**TASK DETAILS:** Resume the PySpark notebook on reading files into DataFrames from the point where it stops.
>> START TEXT PASSAGE
# Creating DataFrameReader

In [0]:
type(spark)

In [0]:
dfr = spark.read
print(type(dfr))

# Create DataFrame from different sources

## Create DataFrame from CSV

In [0]:
df = dfr.csv(
    path="/Volumes/quickstart_catalog/quickstart_schema/sandbox/dataset/sample_dataset/users_001.csv",
    header=True,
    inferSchema=True # getting the correct schema from csv
)
df.printSchema()
df.display()

# Create DataFrame from Delimited file

In [0]:
df = spark.read.csv(
    path="/Volumes/quickstart_catalog/quickstart_schema/sandbox/dataset/sample_dataset/users_001.dat",
    header=True,
    inferSchema=True,
    sep="|" # for dat format
)
df.printSchema()
df.display()
 

# Create DataFrame from Delimited file

In [0]:
spark.read.json(
    path="/Volumes/quickstart_catalog/quickstart_schema/sandbox/dataset/sample_dataset/users_004.json",
    multiLine=True, # for lines in JSON
).display()

# Custom Schema

In [0]:
from pyspark.sql.types import *
 
USER_SCHEMA = StructType(
    [
        StructField("id", IntegerType()),
        StructField("age", IntegerType()),
        StructField("gen", StringType()),
        StructField("designation", StringType()),
        StructField("salary", IntegerType()),
    ]
)
df = spark.read.csv(
    path="/Volumes/quickstart_catalog/quickstart_schema/sandbox/dataset/sample_dataset/users_001.csv",
    header=True,
    schema=USER_SCHEMA
)
df.printSchema()
df.display()

# Handling bad records

1. PERMISSIVE (Default)
2. DROPMALFORMED
3. FAILFAST

In [0]:
spark.read.json(
    path="/Volumes/quickstart_catalog/quickstart_schema/sandbox/dataset/access_logs.json",
    mode="PERMISSIVE"
>> END TEXT PASSAGE
>> START DATASET EXTRACT
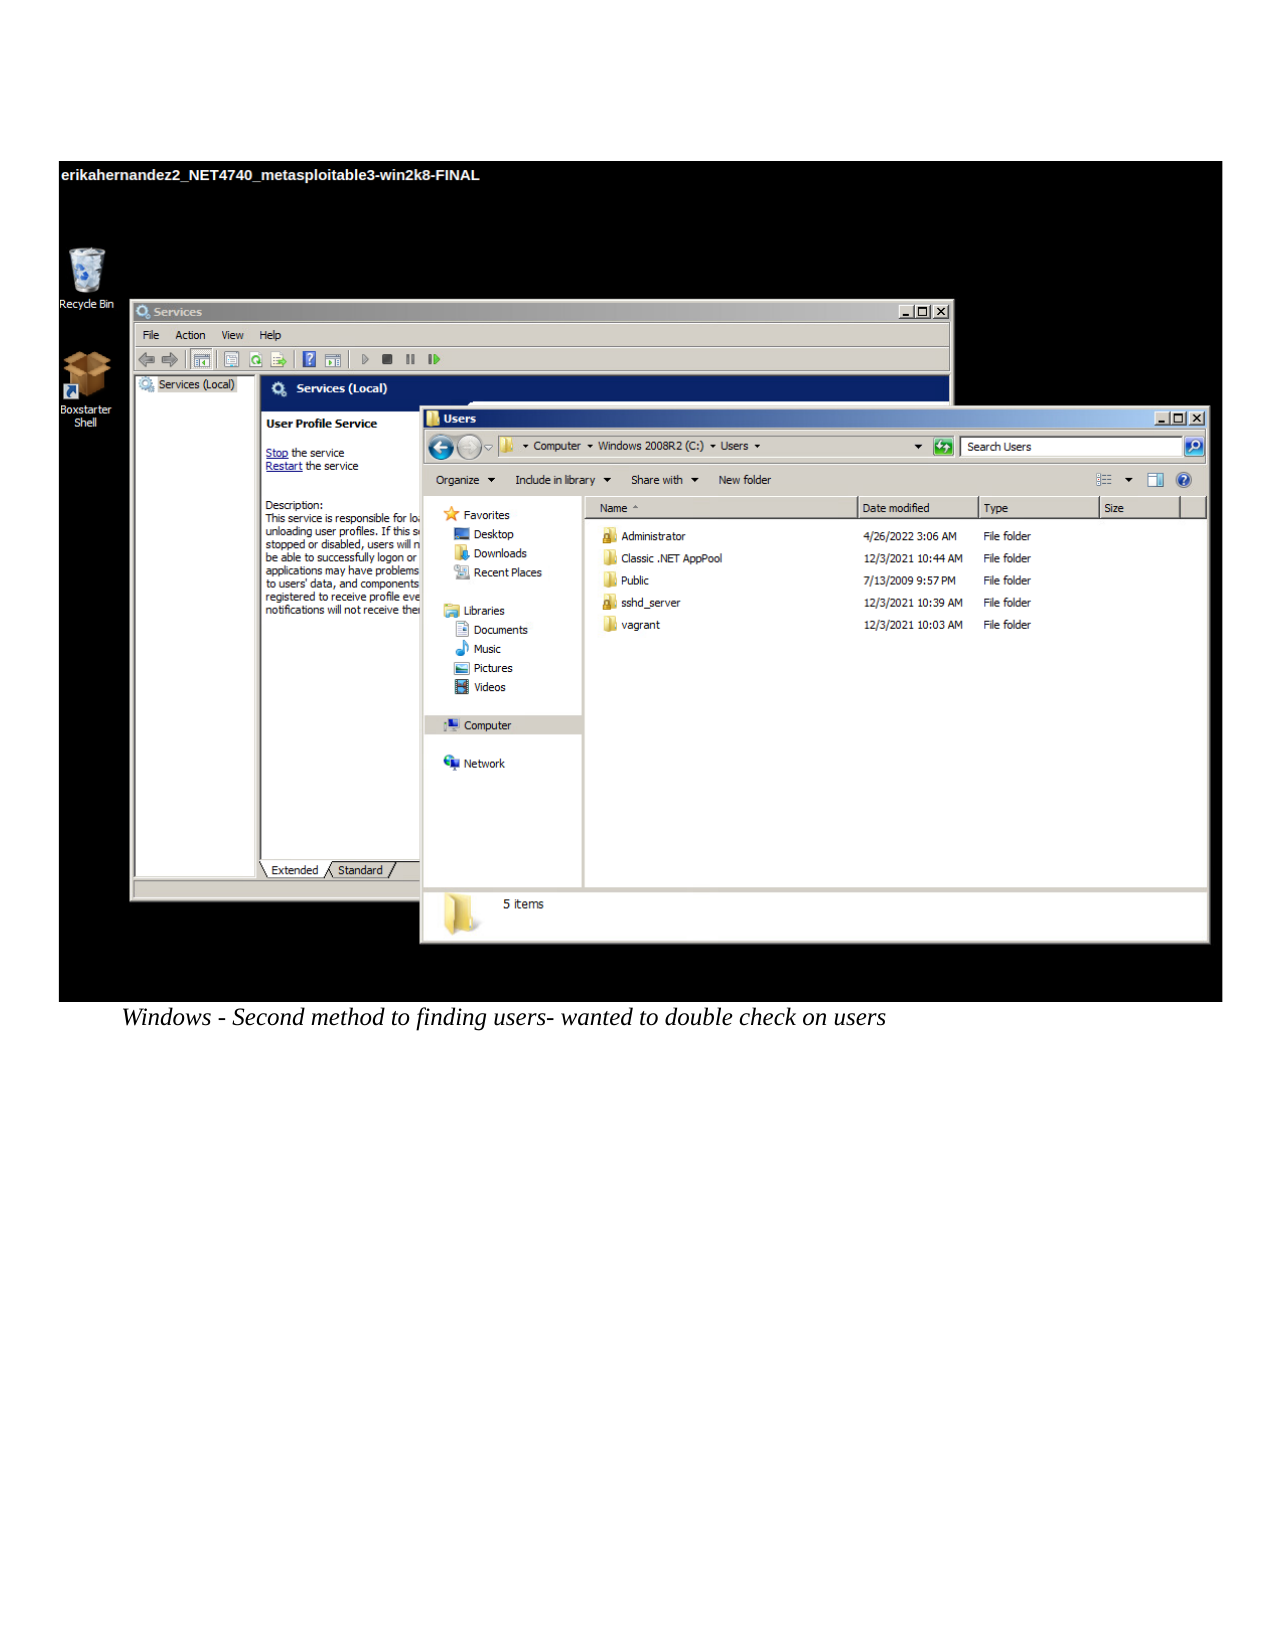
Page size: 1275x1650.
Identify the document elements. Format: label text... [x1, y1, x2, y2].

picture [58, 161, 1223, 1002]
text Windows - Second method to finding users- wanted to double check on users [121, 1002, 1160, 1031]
>> END DATASET EXTRACT
**ANSWER TO THIS PROBLEM:**
).display()

# DROPMALFORMED

In [0]:
spark.read.json(
    path="/Volumes/quickstart_catalog/quickstart_schema/sandbox/dataset/access_logs.json",
    mode="DROPMALFORMED"
).display()

# FAILFAST

In [0]:
spark.read.json(
    path="/Volumes/quickstart_catalog/quickstart_schema/sandbox/dataset/access_logs.json",
    mode="FAILFAST"
).display()

# DATAFRAME WRITE API

In [0]:
df = spark.read.csv(
    path="/Volumes/quickstart_catalog/quickstart_schema/sandbox/dataset/sample_dataset/users_001.csv",
    header=True,
    inferSchema=True,
)
print(type(df.write))
df.write.save(
    format="JSON",
    path="/Volumes/quickstart_catalog/quickstart_schema/sandbox/output_json",
)

In [0]:
spark.read.json(
    path="/Volumes/quickstart_catalog/quickstart_schema/sandbox/output_json"
).show()

# Output modes
errorifexists
overwrite
append
ignore

In [0]:
df.write.save(
    format="JSON",
    path="/Volumes/quickstart_catalog/quickstart_schema/sandbox/output_json",
    mode="ignore"
)